Question 2 Multiple Choice
A branch instruction is in the pipeline and the branch predictor predicts 'not taken.' Three instructions after the branch have already been fetched speculatively. The branch turns out to be taken. What happens?
AThe processor raises an exception and restarts from the branch
BThe three speculatively fetched instructions are flushed, and the pipeline restarts from the branch target
CThe processor stalls until the branch condition is evaluated before fetching any further instructions
DThe three instructions complete execution but their results are discarded
A branch misprediction causes the pipeline to flush the incorrectly fetched instructions (converting them to bubbles/NOPs) and restart fetching from the correct branch target address. This is not an exception — it is a normal, expected event handled by the pipeline's branch misprediction recovery mechanism. The misprediction penalty is typically 2-3 cycles in a simple pipeline (the number of cycles between branch fetch and when the branch resolves). Critically, the speculatively fetched instructions must be flushed before completing — allowing them to execute would compute wrong results.
Question 3 True / False
Data forwarding (bypassing) eliminates the need for stall cycles in most data hazard cases.
TTrue
FFalse
Answer: False
False. Data forwarding eliminates stalls for most data hazards — for example, the result of an ADD in the execute stage can be forwarded directly to the next instruction's execute stage, eliminating a 2-cycle stall. But the load-use hazard cannot be solved by forwarding alone. A LOAD instruction's result is only available after the memory access stage, which is one cycle too late to forward directly to the immediately following instruction's execute stage. One stall cycle must still be inserted. This is a common misconception: forwarding is powerful but not a complete solution.
Question 4 True / False
Branch mispredictions are processor errors that indicate a bug in branch prediction logic; a correctly functioning processor should rarely mispredict a branch.
TTrue
FFalse
Answer: False
False. Branch mispredictions are expected, normal events in any processor with speculative execution. A predictor achieving 95%+ accuracy still mispredicts millions of branches per second in a modern processor running at GHz speeds. A misprediction means the predicted outcome was wrong — not that the hardware malfunctioned. The pipeline is designed to handle mispredictions gracefully by flushing incorrect instructions and restarting from the correct path. Mispredictions cause performance penalties (wasted cycles), not incorrect computation, because the incorrect instructions are flushed before they can commit results.
Question 5 Short Answer
Why does a load-use hazard require a stall cycle even when the pipeline has full data forwarding, while a RAW (read-after-write) hazard between two arithmetic instructions does not?
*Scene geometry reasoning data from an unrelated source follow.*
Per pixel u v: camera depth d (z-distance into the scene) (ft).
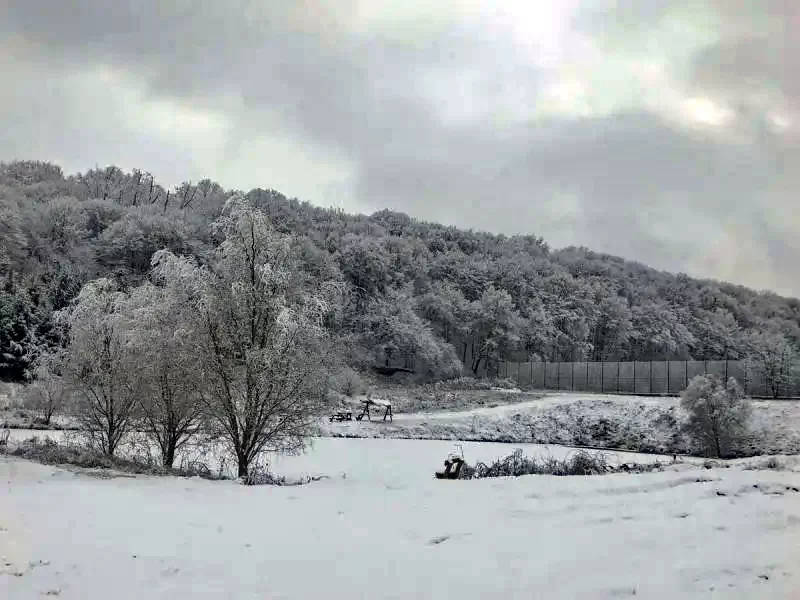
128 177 417.49
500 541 23.40
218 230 58.85
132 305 63.67
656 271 509.35
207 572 19.25
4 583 17.54
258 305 54.90
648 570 19.42
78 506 29.25
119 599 16.57
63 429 100.32
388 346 285.23
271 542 23.34
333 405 58.80
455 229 497.46
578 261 476.54
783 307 502.79
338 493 35.32
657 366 216.74
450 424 164.35
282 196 428.97
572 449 126.93
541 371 255.91
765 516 27.09
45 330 188.75
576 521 26.94
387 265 337.72
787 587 17.71
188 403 57.26
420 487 37.93
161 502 31.48
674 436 142.72
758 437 125.90
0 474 37.91
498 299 328.70
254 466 56.85
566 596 17.10
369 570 19.61
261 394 53.57
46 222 280.72
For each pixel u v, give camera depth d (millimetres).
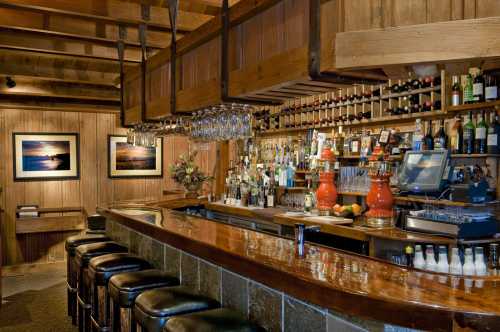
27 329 4422
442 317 1374
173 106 3715
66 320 4691
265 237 2730
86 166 7672
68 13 3676
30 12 4031
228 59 2947
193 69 3465
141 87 4461
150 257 3760
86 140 7668
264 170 5496
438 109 3986
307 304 1926
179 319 2141
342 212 3961
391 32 1868
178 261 3195
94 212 7707
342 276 1794
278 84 2420
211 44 3203
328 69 2072
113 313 3113
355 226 3596
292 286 1833
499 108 3564
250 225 4711
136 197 8016
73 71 5750
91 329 3604
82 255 3848
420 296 1508
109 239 4578
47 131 7402
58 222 7211
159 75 4117
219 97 3031
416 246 3053
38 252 7391
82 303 3975
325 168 4234
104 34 4383
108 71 5965
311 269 1911
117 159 7871
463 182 3754
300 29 2309
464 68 1956
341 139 5051
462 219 3045
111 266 3264
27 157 7293
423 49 1811
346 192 4746
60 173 7496
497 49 1703
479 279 1753
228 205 5168
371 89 4688
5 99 6812
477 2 1734
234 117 3449
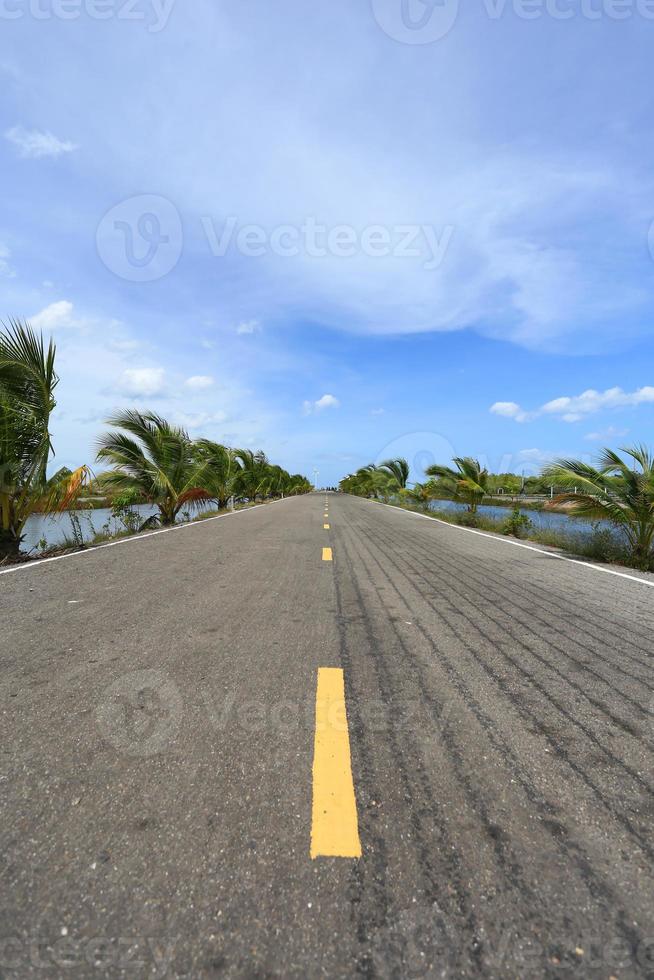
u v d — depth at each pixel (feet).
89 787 6.55
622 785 6.87
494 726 8.52
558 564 27.35
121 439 48.83
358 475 214.48
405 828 5.87
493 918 4.67
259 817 6.00
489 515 59.77
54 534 42.80
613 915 4.73
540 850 5.57
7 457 25.88
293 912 4.69
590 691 10.09
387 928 4.54
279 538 38.06
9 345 26.23
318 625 14.55
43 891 4.88
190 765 7.12
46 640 12.84
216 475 66.59
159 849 5.45
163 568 23.84
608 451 29.84
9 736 7.90
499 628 14.57
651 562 27.45
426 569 24.95
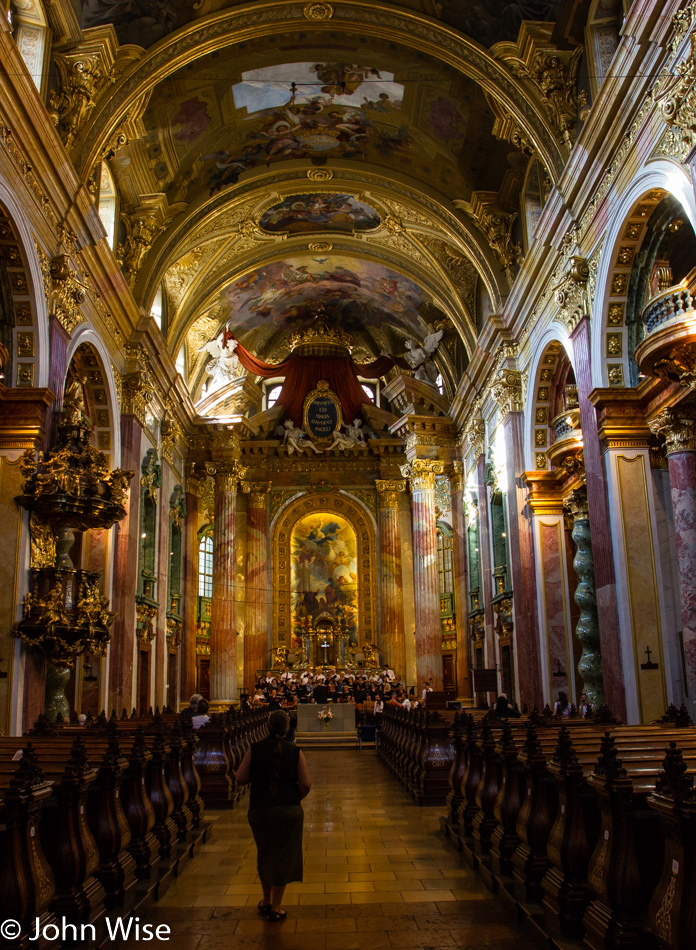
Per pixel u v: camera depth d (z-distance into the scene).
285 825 5.57
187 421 26.09
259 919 5.56
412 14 14.88
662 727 7.63
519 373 18.50
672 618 12.38
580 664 14.96
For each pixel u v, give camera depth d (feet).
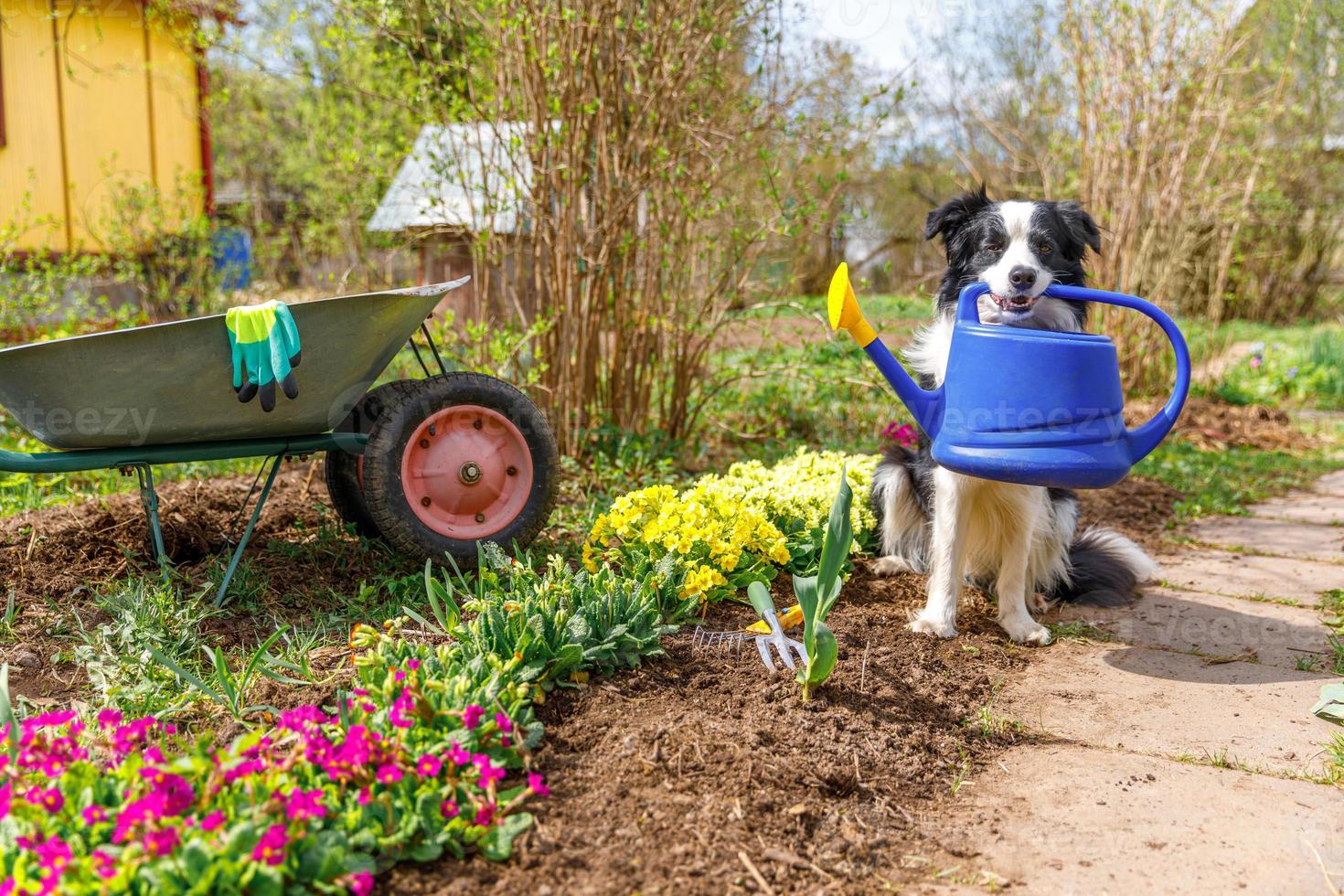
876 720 8.46
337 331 10.04
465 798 6.47
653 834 6.55
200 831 5.46
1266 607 12.36
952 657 10.34
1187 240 29.91
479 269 16.81
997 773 8.00
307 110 35.29
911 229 39.93
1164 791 7.66
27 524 12.08
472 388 11.28
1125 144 26.71
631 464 16.31
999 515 11.25
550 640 8.45
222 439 10.57
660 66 15.84
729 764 7.35
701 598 10.43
Think about your answer, then reveal below.
Model answer: In a 5-stage pipeline, arithmetic instructions produce their result at the end of the execute (EX) stage. Data forwarding routes this result directly back to the beginning of the next instruction's EX stage, so consecutive arithmetic instructions can run without stalls. A LOAD instruction, however, doesn't have the data until the end of the memory access (MEM) stage — one full stage later than EX. If the instruction immediately after the load needs that value, it enters its EX stage before the load has even completed MEM. There is no way to forward data that hasn't been retrieved yet; the pipeline must insert one bubble to let the load complete MEM before the dependent instruction begins EX.
The root cause is the pipeline stage at which data becomes available: EX for arithmetic, MEM for loads. Forwarding can only move data forward in time within the pipeline — it cannot make data available before it is physically computed or retrieved from memory. This one-cycle gap between when a load produces data and when the next instruction needs it is structurally unavoidable without deeper pipeline restructuring or out-of-order execution.